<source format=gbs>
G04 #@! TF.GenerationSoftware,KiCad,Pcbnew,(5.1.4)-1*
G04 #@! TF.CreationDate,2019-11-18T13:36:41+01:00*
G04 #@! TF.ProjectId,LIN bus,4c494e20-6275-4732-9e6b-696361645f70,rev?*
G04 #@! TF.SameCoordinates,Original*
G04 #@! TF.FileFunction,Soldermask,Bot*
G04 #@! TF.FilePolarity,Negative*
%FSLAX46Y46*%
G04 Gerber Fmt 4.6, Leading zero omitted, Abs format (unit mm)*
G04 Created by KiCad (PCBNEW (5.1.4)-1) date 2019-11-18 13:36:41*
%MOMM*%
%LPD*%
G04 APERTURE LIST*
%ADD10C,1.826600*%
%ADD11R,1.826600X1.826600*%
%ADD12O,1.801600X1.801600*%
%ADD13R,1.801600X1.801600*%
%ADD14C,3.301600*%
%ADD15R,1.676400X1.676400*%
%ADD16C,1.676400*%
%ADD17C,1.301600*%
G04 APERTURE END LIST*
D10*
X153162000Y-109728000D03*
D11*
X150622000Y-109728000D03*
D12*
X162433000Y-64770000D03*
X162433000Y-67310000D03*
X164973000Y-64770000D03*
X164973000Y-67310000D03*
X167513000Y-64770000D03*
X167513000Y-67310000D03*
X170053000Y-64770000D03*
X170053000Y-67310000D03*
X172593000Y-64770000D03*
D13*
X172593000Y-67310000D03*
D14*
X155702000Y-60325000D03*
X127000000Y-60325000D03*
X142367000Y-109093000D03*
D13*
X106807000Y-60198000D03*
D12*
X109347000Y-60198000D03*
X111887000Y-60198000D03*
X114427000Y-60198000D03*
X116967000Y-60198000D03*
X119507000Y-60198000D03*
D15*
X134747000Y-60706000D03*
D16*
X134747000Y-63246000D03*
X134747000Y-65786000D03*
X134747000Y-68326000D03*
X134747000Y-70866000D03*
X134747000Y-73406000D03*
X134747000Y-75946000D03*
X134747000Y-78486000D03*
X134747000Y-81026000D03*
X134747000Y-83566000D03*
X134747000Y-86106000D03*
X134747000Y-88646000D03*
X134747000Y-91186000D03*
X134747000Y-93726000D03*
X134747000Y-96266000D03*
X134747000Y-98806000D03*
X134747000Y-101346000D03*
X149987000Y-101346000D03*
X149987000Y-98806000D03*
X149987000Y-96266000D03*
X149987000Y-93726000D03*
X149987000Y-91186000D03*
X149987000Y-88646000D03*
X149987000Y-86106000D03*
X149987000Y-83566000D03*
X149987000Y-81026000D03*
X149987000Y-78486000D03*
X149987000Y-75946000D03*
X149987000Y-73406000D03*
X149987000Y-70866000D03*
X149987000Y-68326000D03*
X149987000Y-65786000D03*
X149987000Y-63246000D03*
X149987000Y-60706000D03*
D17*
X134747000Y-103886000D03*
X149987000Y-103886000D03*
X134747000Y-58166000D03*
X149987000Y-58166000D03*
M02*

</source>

----

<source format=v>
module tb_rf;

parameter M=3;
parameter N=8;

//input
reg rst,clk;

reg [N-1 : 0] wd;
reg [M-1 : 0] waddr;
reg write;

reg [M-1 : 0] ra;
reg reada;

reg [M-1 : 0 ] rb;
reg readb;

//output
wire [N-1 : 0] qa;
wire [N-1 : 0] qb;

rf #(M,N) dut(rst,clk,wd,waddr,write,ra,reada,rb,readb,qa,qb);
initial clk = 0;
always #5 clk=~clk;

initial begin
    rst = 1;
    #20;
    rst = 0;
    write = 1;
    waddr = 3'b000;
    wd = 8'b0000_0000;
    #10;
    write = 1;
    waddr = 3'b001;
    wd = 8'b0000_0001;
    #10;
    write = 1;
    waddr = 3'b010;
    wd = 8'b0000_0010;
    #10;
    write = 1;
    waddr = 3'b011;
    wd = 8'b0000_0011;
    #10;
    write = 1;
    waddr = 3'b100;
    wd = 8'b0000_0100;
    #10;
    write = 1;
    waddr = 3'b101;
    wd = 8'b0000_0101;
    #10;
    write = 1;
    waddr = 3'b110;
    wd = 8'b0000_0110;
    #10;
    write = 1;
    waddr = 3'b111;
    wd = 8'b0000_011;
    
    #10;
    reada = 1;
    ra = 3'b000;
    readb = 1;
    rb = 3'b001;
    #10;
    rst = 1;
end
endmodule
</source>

----

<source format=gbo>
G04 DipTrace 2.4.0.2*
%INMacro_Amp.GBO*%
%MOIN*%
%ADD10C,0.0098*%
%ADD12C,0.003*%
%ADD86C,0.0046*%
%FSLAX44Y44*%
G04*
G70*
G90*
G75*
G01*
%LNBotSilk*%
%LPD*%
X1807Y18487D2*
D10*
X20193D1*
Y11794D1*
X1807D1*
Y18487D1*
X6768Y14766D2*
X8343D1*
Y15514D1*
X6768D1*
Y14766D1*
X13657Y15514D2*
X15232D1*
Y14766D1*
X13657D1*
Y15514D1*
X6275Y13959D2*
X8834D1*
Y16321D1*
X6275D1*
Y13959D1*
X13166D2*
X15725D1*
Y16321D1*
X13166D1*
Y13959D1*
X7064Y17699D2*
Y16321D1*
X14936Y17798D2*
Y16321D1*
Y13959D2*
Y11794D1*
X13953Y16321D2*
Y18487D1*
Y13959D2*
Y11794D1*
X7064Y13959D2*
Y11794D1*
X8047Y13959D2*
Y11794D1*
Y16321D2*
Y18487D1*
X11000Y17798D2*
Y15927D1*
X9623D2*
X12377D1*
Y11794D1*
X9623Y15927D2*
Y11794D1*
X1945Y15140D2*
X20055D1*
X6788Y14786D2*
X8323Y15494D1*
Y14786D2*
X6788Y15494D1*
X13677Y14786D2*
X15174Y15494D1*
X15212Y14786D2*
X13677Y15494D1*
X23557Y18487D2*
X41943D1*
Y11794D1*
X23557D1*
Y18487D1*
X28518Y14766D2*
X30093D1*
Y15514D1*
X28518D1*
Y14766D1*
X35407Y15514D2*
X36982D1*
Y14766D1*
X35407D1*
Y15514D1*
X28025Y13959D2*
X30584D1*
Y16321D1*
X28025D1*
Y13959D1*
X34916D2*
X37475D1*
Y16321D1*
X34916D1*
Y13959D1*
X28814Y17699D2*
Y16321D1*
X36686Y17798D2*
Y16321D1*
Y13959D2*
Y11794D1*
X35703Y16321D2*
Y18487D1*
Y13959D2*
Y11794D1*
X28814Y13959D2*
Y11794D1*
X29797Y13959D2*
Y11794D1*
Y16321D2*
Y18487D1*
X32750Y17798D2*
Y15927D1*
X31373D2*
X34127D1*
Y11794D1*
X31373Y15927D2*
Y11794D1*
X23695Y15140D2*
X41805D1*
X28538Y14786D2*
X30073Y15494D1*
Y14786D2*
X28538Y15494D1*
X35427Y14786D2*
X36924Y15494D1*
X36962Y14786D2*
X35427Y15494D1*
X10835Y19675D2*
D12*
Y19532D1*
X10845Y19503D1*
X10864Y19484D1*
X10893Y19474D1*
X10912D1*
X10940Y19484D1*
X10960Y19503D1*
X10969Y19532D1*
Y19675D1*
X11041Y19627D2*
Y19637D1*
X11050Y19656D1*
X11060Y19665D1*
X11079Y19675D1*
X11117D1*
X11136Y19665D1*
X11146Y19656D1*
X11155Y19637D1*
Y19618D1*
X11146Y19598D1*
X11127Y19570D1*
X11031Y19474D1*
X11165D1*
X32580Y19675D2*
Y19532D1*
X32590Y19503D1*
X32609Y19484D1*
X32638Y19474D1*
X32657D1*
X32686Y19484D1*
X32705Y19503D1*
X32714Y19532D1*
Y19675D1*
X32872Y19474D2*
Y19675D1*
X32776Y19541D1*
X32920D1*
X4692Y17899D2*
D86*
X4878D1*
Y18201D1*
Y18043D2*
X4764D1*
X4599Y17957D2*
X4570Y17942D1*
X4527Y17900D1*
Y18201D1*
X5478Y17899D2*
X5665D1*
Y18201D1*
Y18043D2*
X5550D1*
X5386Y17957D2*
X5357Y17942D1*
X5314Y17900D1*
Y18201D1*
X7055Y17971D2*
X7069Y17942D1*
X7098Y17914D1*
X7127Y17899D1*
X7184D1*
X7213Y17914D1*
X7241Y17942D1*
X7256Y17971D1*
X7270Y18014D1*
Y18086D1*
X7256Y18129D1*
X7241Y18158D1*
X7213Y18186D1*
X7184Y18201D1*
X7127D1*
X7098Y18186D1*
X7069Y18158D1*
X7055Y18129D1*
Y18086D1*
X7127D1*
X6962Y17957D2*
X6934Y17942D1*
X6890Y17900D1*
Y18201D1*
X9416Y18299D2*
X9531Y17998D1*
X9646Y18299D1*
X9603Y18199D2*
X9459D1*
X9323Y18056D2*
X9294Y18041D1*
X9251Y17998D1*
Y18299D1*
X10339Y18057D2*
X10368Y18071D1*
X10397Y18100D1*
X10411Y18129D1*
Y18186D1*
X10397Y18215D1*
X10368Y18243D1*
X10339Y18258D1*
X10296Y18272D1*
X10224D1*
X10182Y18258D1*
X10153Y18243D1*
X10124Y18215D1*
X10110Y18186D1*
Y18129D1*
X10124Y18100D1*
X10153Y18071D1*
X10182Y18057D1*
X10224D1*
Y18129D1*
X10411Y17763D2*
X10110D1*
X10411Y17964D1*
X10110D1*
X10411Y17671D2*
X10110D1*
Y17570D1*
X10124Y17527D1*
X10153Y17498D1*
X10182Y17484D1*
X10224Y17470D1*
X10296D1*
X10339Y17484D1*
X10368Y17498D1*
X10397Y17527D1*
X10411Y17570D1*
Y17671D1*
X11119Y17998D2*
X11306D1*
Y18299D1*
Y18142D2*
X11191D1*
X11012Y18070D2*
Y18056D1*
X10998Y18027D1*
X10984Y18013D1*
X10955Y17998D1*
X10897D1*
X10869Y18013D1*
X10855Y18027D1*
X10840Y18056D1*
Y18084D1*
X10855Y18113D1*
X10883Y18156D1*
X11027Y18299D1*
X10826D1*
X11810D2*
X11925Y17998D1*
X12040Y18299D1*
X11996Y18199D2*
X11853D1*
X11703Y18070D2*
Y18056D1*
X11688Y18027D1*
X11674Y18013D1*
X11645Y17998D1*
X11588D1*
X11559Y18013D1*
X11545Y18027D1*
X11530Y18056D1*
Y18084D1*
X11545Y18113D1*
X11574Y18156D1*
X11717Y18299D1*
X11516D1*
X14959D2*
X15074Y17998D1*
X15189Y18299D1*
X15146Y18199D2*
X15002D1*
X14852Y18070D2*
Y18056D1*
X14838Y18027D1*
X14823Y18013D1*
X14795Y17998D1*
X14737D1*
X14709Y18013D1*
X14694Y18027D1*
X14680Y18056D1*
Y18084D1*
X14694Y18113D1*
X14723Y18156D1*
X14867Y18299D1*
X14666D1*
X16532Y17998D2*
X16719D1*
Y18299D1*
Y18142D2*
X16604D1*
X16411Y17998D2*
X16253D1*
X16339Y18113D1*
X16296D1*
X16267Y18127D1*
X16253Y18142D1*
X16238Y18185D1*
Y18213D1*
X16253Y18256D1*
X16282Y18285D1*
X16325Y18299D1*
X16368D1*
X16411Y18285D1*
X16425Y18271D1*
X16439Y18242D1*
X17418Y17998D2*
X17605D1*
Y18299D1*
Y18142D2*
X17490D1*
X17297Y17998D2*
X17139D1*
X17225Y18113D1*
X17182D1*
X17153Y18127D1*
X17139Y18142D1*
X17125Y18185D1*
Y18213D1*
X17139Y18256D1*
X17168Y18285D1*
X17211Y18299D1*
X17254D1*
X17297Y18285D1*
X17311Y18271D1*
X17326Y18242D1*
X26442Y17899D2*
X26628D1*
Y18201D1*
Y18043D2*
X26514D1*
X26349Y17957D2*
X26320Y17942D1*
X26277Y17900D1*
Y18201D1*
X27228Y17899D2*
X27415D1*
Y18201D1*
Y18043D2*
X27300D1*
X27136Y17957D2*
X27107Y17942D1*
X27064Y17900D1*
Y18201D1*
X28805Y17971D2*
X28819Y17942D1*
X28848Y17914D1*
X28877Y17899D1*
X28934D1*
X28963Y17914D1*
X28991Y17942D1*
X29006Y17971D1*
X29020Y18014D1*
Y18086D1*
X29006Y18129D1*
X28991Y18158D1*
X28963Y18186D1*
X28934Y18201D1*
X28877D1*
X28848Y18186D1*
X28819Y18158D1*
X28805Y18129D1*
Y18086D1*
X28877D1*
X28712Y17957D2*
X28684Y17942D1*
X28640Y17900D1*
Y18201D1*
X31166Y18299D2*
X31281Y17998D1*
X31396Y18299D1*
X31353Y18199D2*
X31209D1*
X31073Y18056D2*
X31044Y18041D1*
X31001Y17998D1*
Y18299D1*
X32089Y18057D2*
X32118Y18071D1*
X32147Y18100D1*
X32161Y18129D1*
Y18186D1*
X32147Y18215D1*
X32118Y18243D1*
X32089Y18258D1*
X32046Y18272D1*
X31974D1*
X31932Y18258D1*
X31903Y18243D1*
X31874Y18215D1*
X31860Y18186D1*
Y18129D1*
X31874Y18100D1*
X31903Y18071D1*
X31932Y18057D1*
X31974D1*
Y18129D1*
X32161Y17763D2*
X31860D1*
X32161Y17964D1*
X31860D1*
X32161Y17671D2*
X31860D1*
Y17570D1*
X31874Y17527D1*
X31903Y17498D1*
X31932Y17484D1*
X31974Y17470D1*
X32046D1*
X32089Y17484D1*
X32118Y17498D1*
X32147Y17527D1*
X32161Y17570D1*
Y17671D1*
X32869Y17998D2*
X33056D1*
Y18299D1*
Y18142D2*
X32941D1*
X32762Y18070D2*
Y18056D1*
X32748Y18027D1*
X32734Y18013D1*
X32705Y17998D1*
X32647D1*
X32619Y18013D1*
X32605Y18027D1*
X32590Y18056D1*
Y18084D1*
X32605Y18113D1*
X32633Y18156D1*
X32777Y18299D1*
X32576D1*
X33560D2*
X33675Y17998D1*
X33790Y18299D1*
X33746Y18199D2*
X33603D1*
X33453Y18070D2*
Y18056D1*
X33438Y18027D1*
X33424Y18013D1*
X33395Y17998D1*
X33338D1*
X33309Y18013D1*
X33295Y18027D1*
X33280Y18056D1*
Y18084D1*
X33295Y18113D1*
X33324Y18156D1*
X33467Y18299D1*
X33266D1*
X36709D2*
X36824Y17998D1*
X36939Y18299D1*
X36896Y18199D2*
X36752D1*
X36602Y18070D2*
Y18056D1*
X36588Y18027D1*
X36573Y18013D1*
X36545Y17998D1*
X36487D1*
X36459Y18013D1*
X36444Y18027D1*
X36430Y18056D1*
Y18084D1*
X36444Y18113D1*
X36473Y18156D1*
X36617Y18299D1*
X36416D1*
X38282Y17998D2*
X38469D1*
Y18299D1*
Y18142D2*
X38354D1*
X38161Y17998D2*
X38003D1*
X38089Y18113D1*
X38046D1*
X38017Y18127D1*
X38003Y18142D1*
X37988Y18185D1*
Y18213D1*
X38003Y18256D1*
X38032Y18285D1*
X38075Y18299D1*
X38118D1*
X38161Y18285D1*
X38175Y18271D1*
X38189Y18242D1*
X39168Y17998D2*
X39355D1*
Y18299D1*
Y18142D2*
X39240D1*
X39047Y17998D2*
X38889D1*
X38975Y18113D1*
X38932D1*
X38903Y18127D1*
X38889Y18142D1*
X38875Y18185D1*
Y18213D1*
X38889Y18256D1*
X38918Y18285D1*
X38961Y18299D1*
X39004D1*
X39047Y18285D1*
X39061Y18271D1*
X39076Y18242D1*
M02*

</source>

----

WHAT TO PRODUCE:
Report each line in the entries where the string "reada" occurs.

SOLUTION TO THIS TASK:
reg reada;
rf #(M,N) dut(rst,clk,wd,waddr,write,ra,reada,rb,readb,qa,qb);
    reada = 1;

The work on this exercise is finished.